Official_data.db is an official database containing information about suicides all over the world. daily_reports.json is a .json file, where there is some information about tweets amount in various countries depending on the day of a week.
Cities_data.db, consists of a country, its cities and code of a country.
tweets_amount.json contains some information about a number of tweets in specific countries.
data_preparation
This folder is concentrated mainly on gathering, grouping and selecting relevant data, that is in folder data.
Official_data.db was formed with beautifulsoup_parsing.py help, where I have used Beautiful Soup library to parse a table on a website.
ADT_Tweets.py is directed to count amount of tweets in each country. It uses both geonames library and created database of cities and its countries to ensure, that the information will be relevant. Additionally, geonames has limited amount of requests and as a consequence, I had to form Cities_data.db, which consists of a country, its cities and code of a country. It was formed with cities_db.py module.
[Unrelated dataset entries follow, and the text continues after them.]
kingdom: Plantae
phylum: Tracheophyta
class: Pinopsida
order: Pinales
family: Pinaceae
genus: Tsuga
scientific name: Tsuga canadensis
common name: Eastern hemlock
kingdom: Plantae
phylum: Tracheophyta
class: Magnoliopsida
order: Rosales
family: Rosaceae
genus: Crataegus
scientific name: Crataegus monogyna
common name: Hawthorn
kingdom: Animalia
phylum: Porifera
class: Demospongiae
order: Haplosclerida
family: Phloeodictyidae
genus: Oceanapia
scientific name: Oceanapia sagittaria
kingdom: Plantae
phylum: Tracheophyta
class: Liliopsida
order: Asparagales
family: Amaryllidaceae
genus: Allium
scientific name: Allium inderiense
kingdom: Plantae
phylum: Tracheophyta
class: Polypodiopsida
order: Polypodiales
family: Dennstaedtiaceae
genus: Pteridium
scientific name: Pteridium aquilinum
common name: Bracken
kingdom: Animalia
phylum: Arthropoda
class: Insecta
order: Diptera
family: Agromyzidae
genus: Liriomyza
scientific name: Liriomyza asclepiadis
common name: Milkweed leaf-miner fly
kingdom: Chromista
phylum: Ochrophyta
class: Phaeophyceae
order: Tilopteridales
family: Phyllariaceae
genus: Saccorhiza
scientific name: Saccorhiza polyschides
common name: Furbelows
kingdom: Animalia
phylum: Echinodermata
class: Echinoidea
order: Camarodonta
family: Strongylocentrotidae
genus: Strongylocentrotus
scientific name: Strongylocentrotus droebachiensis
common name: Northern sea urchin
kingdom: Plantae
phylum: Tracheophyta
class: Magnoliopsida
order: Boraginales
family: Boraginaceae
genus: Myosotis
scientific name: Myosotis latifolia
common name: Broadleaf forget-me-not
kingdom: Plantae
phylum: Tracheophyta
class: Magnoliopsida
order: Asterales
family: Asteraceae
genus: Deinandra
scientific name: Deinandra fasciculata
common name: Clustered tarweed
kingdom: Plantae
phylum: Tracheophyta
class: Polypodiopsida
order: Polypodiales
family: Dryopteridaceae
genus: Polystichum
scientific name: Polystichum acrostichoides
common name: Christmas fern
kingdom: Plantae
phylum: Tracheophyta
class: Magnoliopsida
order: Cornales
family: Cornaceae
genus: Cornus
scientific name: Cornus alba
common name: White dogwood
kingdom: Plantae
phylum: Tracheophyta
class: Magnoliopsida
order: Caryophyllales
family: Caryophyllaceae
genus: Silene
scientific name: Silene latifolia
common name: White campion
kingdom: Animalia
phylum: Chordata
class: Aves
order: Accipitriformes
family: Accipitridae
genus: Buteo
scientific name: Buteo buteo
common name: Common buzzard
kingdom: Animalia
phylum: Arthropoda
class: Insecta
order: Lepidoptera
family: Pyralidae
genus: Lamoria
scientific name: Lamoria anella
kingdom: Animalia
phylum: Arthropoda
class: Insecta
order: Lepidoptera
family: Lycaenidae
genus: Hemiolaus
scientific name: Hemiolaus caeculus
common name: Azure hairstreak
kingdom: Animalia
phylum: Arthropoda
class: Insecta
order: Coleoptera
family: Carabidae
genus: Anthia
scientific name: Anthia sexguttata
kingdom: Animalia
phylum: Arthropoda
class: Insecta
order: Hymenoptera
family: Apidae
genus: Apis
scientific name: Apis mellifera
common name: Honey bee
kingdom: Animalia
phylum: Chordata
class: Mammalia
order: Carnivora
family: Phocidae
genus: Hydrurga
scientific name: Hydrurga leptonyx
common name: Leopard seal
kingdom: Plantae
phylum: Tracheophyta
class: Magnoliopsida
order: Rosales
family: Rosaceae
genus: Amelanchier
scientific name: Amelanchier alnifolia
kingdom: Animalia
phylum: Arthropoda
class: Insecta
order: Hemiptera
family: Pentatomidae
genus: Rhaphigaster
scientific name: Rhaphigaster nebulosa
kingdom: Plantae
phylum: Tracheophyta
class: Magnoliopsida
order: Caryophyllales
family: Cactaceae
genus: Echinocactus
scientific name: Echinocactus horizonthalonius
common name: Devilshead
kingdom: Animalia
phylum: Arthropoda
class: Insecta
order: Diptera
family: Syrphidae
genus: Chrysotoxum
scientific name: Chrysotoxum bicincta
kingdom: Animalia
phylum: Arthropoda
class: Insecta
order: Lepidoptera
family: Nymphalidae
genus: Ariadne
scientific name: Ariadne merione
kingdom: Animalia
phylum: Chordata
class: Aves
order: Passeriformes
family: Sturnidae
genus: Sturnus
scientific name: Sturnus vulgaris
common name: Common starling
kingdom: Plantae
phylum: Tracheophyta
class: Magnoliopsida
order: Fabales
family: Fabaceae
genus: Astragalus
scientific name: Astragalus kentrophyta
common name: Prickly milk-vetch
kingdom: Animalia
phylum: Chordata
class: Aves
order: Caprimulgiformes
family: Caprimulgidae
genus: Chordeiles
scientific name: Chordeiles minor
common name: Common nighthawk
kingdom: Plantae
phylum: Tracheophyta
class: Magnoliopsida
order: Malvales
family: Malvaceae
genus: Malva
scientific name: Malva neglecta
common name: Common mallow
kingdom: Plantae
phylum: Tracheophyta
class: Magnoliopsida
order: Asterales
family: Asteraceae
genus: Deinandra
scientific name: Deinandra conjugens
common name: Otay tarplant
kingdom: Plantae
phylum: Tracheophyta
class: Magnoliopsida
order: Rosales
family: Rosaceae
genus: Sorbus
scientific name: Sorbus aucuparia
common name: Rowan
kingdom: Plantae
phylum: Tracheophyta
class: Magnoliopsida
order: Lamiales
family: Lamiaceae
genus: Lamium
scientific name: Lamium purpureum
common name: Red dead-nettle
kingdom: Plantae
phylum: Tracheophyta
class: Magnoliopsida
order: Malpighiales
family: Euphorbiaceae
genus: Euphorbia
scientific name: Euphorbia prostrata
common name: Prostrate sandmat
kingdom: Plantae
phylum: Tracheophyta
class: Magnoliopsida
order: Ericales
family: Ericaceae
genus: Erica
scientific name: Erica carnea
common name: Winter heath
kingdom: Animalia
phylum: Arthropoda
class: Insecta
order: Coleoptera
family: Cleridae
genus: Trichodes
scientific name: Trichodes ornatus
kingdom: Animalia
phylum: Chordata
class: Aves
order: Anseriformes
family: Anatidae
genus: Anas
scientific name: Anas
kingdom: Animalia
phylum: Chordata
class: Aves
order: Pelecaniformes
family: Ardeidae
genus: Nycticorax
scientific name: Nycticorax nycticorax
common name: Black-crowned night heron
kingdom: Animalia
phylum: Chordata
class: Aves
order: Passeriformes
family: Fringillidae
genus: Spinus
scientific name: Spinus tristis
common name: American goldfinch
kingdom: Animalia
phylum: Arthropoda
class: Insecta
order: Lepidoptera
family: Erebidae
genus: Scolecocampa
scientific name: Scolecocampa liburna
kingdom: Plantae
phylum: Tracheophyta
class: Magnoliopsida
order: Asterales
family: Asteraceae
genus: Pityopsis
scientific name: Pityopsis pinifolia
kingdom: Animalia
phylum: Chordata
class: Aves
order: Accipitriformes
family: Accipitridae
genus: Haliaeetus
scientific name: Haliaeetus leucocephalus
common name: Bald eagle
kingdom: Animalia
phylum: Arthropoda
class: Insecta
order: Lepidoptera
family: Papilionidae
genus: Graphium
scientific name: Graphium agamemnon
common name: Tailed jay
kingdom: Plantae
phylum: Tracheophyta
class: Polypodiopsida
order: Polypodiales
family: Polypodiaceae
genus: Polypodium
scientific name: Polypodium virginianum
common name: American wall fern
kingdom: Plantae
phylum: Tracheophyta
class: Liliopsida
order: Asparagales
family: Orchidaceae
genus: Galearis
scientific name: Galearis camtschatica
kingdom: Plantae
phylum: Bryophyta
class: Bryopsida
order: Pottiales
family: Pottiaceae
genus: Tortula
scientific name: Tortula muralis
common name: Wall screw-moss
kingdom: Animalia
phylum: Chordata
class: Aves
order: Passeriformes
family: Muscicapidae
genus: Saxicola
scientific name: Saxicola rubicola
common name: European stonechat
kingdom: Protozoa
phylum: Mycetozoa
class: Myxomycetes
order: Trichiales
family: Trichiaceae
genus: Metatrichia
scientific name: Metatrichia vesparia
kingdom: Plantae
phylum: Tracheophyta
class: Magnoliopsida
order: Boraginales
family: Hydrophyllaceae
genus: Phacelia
Folder has a testing_ADT.py module, which actually tests an ADT.
A file testing_api.py is testing Twitter API and abilities, that can be presented by tweepy library in working with Twitter API. Unfortunately, I cannot share a hidden module in case of private policy, that was signed when getting Twitter API keys.
It also has functions to write gathered data into .json and .csv files.
Twitter_data.db is database with tweets collected from Twitter with twitter_db.py module help. It has around 18 thousand tweets with #suicide. twitter_db.py module rewrites data from a .txt file with tweets, forming a database.
analysis
week_tweets.py module is directed to analyse tweets "behaviour". It is analysing the frequency of posting tweets at a specific day, groups tweets by countries in a specific days, finds out in what week day there were the majority of tweets posted. There is a week_tweets_test.py, which is a testing module for week_tweets.py, that uses unittest to check a program working correctly.
countries_correlation.py is a module, that counts coefficients of correlation for each country firstly depending on official data and then on Twitter-gathered one. It makes a simple counting like gets the last country in rates of suicides and compares a number of suicides of each country to the last one. Then it does the same, but with the amount of tweets. If some kind of correlation would exist, those coefficients should have been more or less similar.
spearman_correlation.py is a module to calculate the Spearman correlation coefficient. It shows if something depends on something else. It has a quite simple formula. The coefficient can vary from -1 to 1. If a coefficient is > 0.5 - the correlation is high and low otherwise.
main.py is the main module that visualizes results of a research.